Rössler: "Bewertungsspielraum ist äußerst breit"

Interview | Thomas Neuhold, 16. Jänner 2013, 19:02
  • Astrid Rössler: "Grüne von jeher gegen Spekulationen".
    foto: standard/wild

    Astrid Rössler: "Grüne von jeher gegen Spekulationen".

Astrid Rössler, Landessprecherin der Salzburger Grünen, hält auch nach dem Finanzbericht sowohl Gewinne als auch Verluste aus den Risikogeschäften für möglich. Sie will den U-Ausschuss zum Finanzchaos leiten, sagt sie zu Thomas Neuhold.

STANDARD: Finanzreferent David Brenner präsentierte ein kleines Plus. Ist der Skandal abgesagt?

Astrid Rössler: Der Skandal hängt ja nicht daran, ob das Land durch seine dubiose Finanzgebarung ins Plus oder Minus schlittert. Der Skandal besteht darin, dass mit Steuergeld hochriskante Geschäfte betrieben wurden und das unter Missachtung einfachster Kontrollmechanismen.

STANDARD: Erste Konsequenzen aus dem Bericht?

Rössler: Der Untersuchungsausschuss muss rasch seine Arbeit aufnehmen. Ich erwarte hier vor allem Aufklärungsarbeit zur Rolle der gesamten Regierung. Beide Regierungsparteien haben jahrelang diese Geschäfte bejubelt, solange von Gewinnen die Rede war. So einfach kann sich die ÖVP jetzt nicht absetzen. Parallel zum U-Ausschuss müssen endlich wirksame Kontrollinstrumente eingeführt werden.

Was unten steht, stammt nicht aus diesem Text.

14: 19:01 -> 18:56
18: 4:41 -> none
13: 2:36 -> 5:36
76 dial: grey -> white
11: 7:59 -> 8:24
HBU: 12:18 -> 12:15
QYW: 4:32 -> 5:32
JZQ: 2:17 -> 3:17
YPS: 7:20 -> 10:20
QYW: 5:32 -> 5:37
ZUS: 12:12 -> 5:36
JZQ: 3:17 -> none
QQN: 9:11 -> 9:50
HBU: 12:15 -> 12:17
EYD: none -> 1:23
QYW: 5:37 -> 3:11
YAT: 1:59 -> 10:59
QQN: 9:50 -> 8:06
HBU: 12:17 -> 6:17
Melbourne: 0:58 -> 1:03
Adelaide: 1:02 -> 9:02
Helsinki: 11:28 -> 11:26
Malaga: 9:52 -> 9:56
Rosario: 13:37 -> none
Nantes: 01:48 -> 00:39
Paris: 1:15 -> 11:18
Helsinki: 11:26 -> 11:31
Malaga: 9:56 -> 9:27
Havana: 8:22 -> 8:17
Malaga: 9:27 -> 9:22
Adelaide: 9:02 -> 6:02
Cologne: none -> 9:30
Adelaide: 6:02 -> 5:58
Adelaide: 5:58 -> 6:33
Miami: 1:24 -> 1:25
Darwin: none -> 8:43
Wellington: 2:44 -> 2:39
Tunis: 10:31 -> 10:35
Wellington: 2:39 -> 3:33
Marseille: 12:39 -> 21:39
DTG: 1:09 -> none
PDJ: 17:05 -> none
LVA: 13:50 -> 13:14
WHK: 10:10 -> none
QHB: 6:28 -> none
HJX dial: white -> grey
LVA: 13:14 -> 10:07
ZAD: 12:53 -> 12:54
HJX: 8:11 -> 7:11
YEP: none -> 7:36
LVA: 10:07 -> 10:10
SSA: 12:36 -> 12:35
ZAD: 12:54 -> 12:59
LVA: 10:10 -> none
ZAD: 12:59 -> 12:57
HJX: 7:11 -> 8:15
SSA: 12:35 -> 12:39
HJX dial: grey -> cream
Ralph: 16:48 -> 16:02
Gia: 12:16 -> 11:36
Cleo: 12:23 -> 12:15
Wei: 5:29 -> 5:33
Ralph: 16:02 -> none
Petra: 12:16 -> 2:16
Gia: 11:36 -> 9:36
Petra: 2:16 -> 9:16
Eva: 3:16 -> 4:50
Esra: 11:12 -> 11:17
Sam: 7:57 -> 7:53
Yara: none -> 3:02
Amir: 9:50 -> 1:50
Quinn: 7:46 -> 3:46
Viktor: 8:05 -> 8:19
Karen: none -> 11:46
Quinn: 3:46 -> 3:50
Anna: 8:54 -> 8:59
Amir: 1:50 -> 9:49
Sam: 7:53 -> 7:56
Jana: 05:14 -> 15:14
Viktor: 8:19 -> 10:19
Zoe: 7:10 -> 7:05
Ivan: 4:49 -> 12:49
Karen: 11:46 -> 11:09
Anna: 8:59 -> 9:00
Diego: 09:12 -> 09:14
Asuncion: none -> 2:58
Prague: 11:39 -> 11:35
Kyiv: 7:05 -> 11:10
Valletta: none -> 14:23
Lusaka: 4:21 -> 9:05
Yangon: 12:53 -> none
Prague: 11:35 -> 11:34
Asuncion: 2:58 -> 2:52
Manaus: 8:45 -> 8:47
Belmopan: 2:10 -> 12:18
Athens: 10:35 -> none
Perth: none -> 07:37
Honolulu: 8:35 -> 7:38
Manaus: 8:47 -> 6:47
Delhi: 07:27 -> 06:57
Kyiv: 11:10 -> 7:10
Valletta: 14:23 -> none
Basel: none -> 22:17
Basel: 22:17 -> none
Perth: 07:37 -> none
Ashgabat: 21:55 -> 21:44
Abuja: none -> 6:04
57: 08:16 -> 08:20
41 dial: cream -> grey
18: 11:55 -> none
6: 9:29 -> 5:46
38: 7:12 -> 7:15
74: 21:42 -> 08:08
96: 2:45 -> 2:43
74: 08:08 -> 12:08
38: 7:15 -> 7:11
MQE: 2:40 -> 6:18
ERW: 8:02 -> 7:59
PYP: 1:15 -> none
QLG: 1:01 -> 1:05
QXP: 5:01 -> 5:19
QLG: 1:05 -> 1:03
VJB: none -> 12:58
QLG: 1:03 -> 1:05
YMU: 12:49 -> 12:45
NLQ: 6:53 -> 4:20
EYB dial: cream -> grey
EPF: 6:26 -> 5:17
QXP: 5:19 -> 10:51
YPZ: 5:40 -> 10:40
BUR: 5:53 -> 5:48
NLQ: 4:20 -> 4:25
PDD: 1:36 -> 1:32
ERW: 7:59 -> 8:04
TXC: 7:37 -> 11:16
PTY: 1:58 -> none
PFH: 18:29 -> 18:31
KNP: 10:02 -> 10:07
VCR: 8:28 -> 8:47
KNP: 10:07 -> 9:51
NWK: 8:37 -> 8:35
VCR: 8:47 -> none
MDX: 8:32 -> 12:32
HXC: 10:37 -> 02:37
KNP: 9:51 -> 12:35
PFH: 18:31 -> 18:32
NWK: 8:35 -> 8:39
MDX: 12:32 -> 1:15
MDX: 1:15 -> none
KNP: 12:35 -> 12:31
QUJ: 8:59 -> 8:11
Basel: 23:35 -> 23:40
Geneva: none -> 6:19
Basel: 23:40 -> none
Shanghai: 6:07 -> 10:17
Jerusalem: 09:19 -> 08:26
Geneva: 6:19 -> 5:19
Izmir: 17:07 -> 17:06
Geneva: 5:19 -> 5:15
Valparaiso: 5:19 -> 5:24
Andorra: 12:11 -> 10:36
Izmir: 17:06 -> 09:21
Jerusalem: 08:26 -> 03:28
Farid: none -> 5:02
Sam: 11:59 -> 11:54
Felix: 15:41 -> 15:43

STANDARD: Werden Sie den Ausschussvorsitz beanspruchen?

Rössler: Natürlich. Wir haben auf Bundesebene beim Korruptionsausschuss und hier in Salzburg bewiesen, dass wir das Aufklärungsgeschäft sehr gut beherrschen. In der konkreten Causa waren die Grünen die einzigen, die schon vor Jahren begonnen haben, die schwindligen Geschäfte der Landesregierung kritisch zu durchleuchten. Wir haben als einzige Fraktion ausnahmslos die Budgetgesetze mit der "Spekulationsermächtigung" abgelehnt.

STANDARD: Halten Sie es für möglich, dass der Bericht geschönt ist?

Rössler: Wir haben uns von Anfang an dagegen ausgesprochen, dass die Aufklärungsarbeit vom Ressortchef durchgeführt wird. Hier besteht ein massiver Interessenskonflikt. Wenn es zu einem komplexen Geschäft zwei verschiedene Bewertungen gibt, liegt es auf der Hand, dass sich der Ressortchef auf die für ihn positivere Bewertung berufen wird. Und so wie die höchst fantasievollen und hochriskanten Swap- und Derivatgeschäfte des Landes aussehen, ist der Bewertungsspielraum ein äußerst breiter. Zwischen netten Gewinnen und Batzenverlusten ist da alles drin.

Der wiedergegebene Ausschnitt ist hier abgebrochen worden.